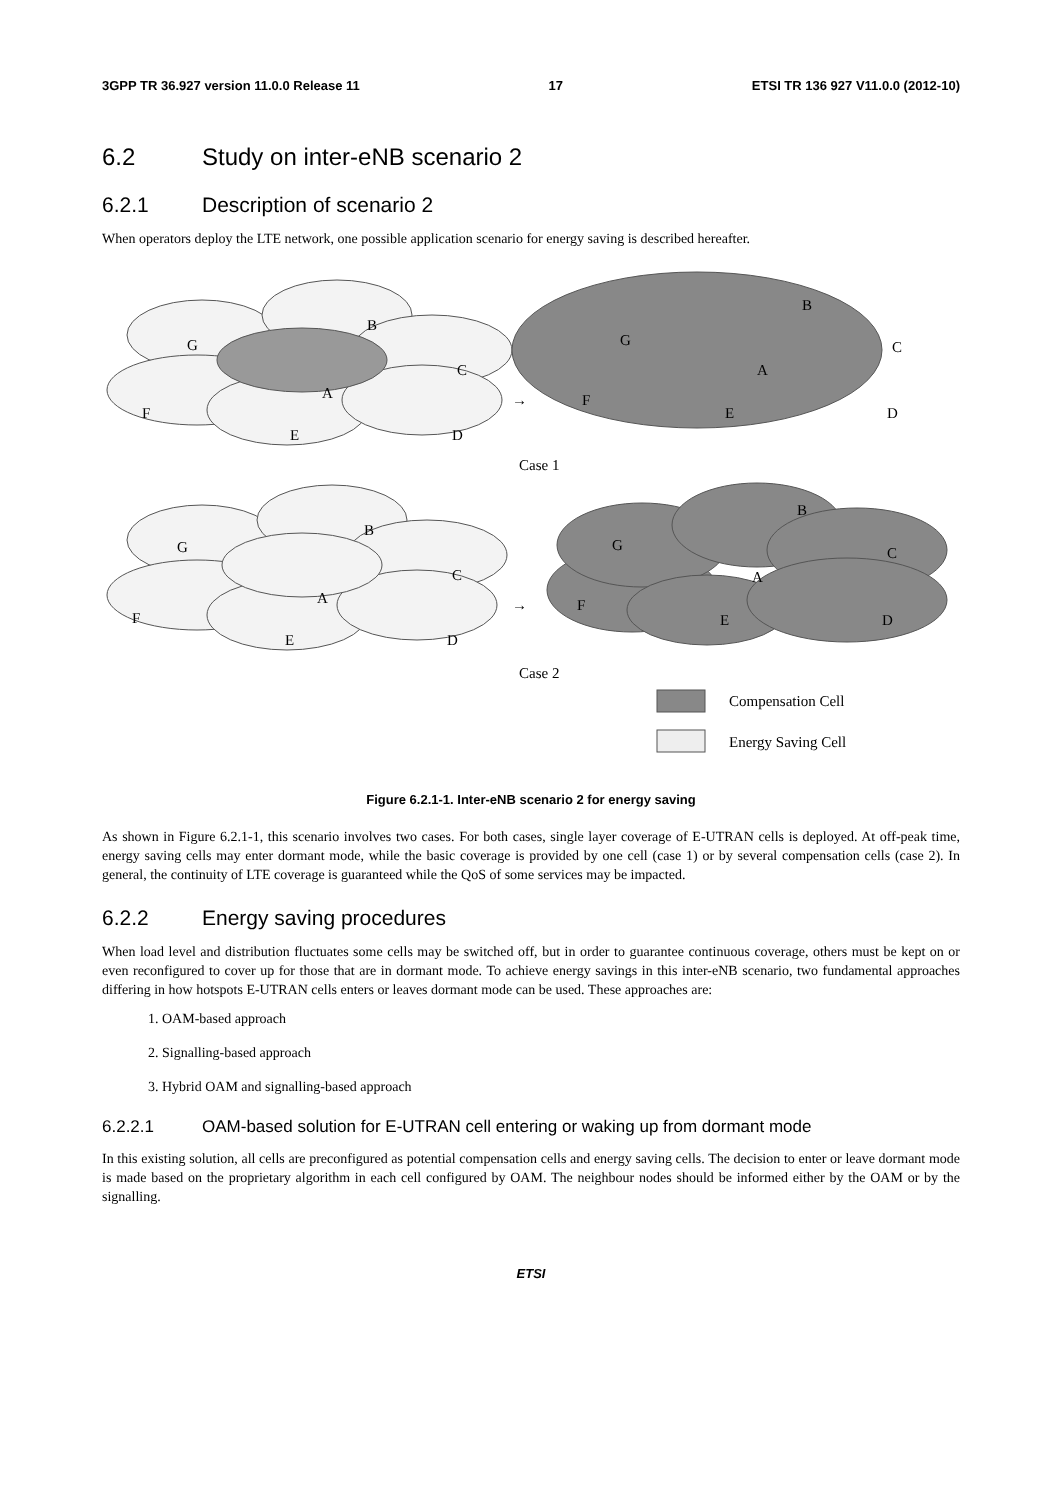3GPP TR 36.927 version 11.0.0 Release 11 17 ETSI TR 136 927 V11.0.0 (2012-10)
6.2 Study on inter-eNB scenario 2
6.2.1 Description of scenario 2
When operators deploy the LTE network, one possible application scenario for energy saving is described hereafter.
G
B
C
A
F
E
D
→
G
B
C
A
F
E
D
Case 1
G
B
C
A
F
E
D
→
G
B
C
A
F
E
D
Case 2
Compensation Cell
Energy Saving Cell
Figure 6.2.1-1. Inter-eNB scenario 2 for energy saving
As shown in Figure 6.2.1-1, this scenario involves two cases. For both cases, single layer coverage of E-UTRAN cells is deployed. At off-peak time, energy saving cells may enter dormant mode, while the basic coverage is provided by one cell (case 1) or by several compensation cells (case 2). In general, the continuity of LTE coverage is guaranteed while the QoS of some services may be impacted.
6.2.2 Energy saving procedures
When load level and distribution fluctuates some cells may be switched off, but in order to guarantee continuous coverage, others must be kept on or even reconfigured to cover up for those that are in dormant mode. To achieve energy savings in this inter-eNB scenario, two fundamental approaches differing in how hotspots E-UTRAN cells enters or leaves dormant mode can be used. These approaches are:
1. OAM-based approach
2. Signalling-based approach
3. Hybrid OAM and signalling-based approach
6.2.2.1 OAM-based solution for E-UTRAN cell entering or waking up from dormant mode
In this existing solution, all cells are preconfigured as potential compensation cells and energy saving cells. The decision to enter or leave dormant mode is made based on the proprietary algorithm in each cell configured by OAM. The neighbour nodes should be informed either by the OAM or by the signalling.
ETSI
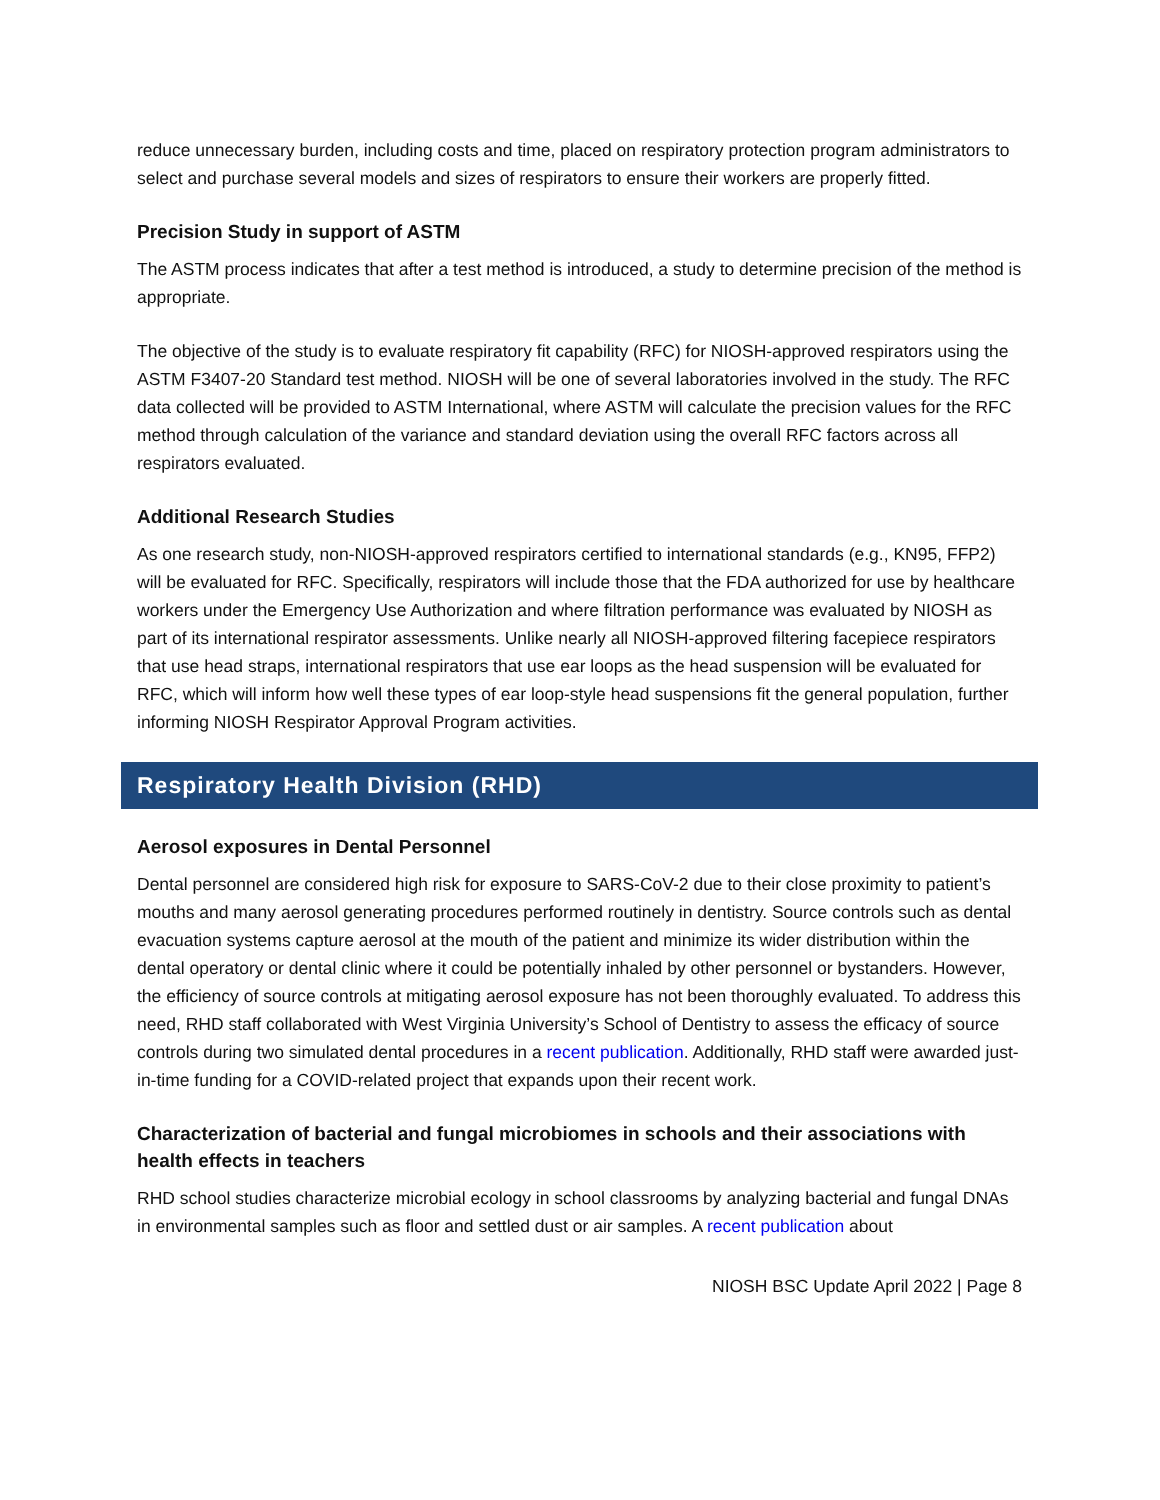reduce unnecessary burden, including costs and time, placed on respiratory protection program administrators to select and purchase several models and sizes of respirators to ensure their workers are properly fitted.
Precision Study in support of ASTM
The ASTM process indicates that after a test method is introduced, a study to determine precision of the method is appropriate.
The objective of the study is to evaluate respiratory fit capability (RFC) for NIOSH-approved respirators using the ASTM F3407-20 Standard test method. NIOSH will be one of several laboratories involved in the study. The RFC data collected will be provided to ASTM International, where ASTM will calculate the precision values for the RFC method through calculation of the variance and standard deviation using the overall RFC factors across all respirators evaluated.
Additional Research Studies
As one research study, non-NIOSH-approved respirators certified to international standards (e.g., KN95, FFP2) will be evaluated for RFC. Specifically, respirators will include those that the FDA authorized for use by healthcare workers under the Emergency Use Authorization and where filtration performance was evaluated by NIOSH as part of its international respirator assessments. Unlike nearly all NIOSH-approved filtering facepiece respirators that use head straps, international respirators that use ear loops as the head suspension will be evaluated for RFC, which will inform how well these types of ear loop-style head suspensions fit the general population, further informing NIOSH Respirator Approval Program activities.
Respiratory Health Division (RHD)
Aerosol exposures in Dental Personnel
Dental personnel are considered high risk for exposure to SARS-CoV-2 due to their close proximity to patient’s mouths and many aerosol generating procedures performed routinely in dentistry. Source controls such as dental evacuation systems capture aerosol at the mouth of the patient and minimize its wider distribution within the dental operatory or dental clinic where it could be potentially inhaled by other personnel or bystanders. However, the efficiency of source controls at mitigating aerosol exposure has not been thoroughly evaluated. To address this need, RHD staff collaborated with West Virginia University’s School of Dentistry to assess the efficacy of source controls during two simulated dental procedures in a recent publication. Additionally, RHD staff were awarded just-in-time funding for a COVID-related project that expands upon their recent work.
Characterization of bacterial and fungal microbiomes in schools and their associations with health effects in teachers
RHD school studies characterize microbial ecology in school classrooms by analyzing bacterial and fungal DNAs in environmental samples such as floor and settled dust or air samples. A recent publication about
NIOSH BSC Update April 2022 | Page 8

◇ ◇ ◇ ◇ ◇ ◇ ◇

# Task instructions
Could you output all of the records exactly, without their pictures?

# Written response
3GPP TR 36.927 version 11.0.0 Release 11 17 ETSI TR 136 927 V11.0.0 (2012-10)
6.2 Study on inter-eNB scenario 2
6.2.1 Description of scenario 2
When operators deploy the LTE network, one possible application scenario for energy saving is described hereafter.
G
B
C
A
F
E
D
→
G
B
C
A
F
E
D
Case 1
G
B
C
A
F
E
D
→
G
B
C
A
F
E
D
Case 2
Compensation Cell
Energy Saving Cell
Figure 6.2.1-1. Inter-eNB scenario 2 for energy saving
As shown in Figure 6.2.1-1, this scenario involves two cases. For both cases, single layer coverage of E-UTRAN cells is deployed. At off-peak time, energy saving cells may enter dormant mode, while the basic coverage is provided by one cell (case 1) or by several compensation cells (case 2). In general, the continuity of LTE coverage is guaranteed while the QoS of some services may be impacted.
6.2.2 Energy saving procedures
When load level and distribution fluctuates some cells may be switched off, but in order to guarantee continuous coverage, others must be kept on or even reconfigured to cover up for those that are in dormant mode. To achieve energy savings in this inter-eNB scenario, two fundamental approaches differing in how hotspots E-UTRAN cells enters or leaves dormant mode can be used. These approaches are:
1. OAM-based approach
2. Signalling-based approach
3. Hybrid OAM and signalling-based approach
6.2.2.1 OAM-based solution for E-UTRAN cell entering or waking up from dormant mode
In this existing solution, all cells are preconfigured as potential compensation cells and energy saving cells. The decision to enter or leave dormant mode is made based on the proprietary algorithm in each cell configured by OAM. The neighbour nodes should be informed either by the OAM or by the signalling.
ETSI
reduce unnecessary burden, including costs and time, placed on respiratory protection program administrators to select and purchase several models and sizes of respirators to ensure their workers are properly fitted.
Precision Study in support of ASTM
The ASTM process indicates that after a test method is introduced, a study to determine precision of the method is appropriate.
The objective of the study is to evaluate respiratory fit capability (RFC) for NIOSH-approved respirators using the ASTM F3407-20 Standard test method. NIOSH will be one of several laboratories involved in the study. The RFC data collected will be provided to ASTM International, where ASTM will calculate the precision values for the RFC method through calculation of the variance and standard deviation using the overall RFC factors across all respirators evaluated.
Additional Research Studies
As one research study, non-NIOSH-approved respirators certified to international standards (e.g., KN95, FFP2) will be evaluated for RFC. Specifically, respirators will include those that the FDA authorized for use by healthcare workers under the Emergency Use Authorization and where filtration performance was evaluated by NIOSH as part of its international respirator assessments. Unlike nearly all NIOSH-approved filtering facepiece respirators that use head straps, international respirators that use ear loops as the head suspension will be evaluated for RFC, which will inform how well these types of ear loop-style head suspensions fit the general population, further informing NIOSH Respirator Approval Program activities.
Respiratory Health Division (RHD)
Aerosol exposures in Dental Personnel
Dental personnel are considered high risk for exposure to SARS-CoV-2 due to their close proximity to patient’s mouths and many aerosol generating procedures performed routinely in dentistry. Source controls such as dental evacuation systems capture aerosol at the mouth of the patient and minimize its wider distribution within the dental operatory or dental clinic where it could be potentially inhaled by other personnel or bystanders. However, the efficiency of source controls at mitigating aerosol exposure has not been thoroughly evaluated. To address this need, RHD staff collaborated with West Virginia University’s School of Dentistry to assess the efficacy of source controls during two simulated dental procedures in a recent publication. Additionally, RHD staff were awarded just-in-time funding for a COVID-related project that expands upon their recent work.
Characterization of bacterial and fungal microbiomes in schools and their associations with health effects in teachers
RHD school studies characterize microbial ecology in school classrooms by analyzing bacterial and fungal DNAs in environmental samples such as floor and settled dust or air samples. A recent publication about
NIOSH BSC Update April 2022 | Page 8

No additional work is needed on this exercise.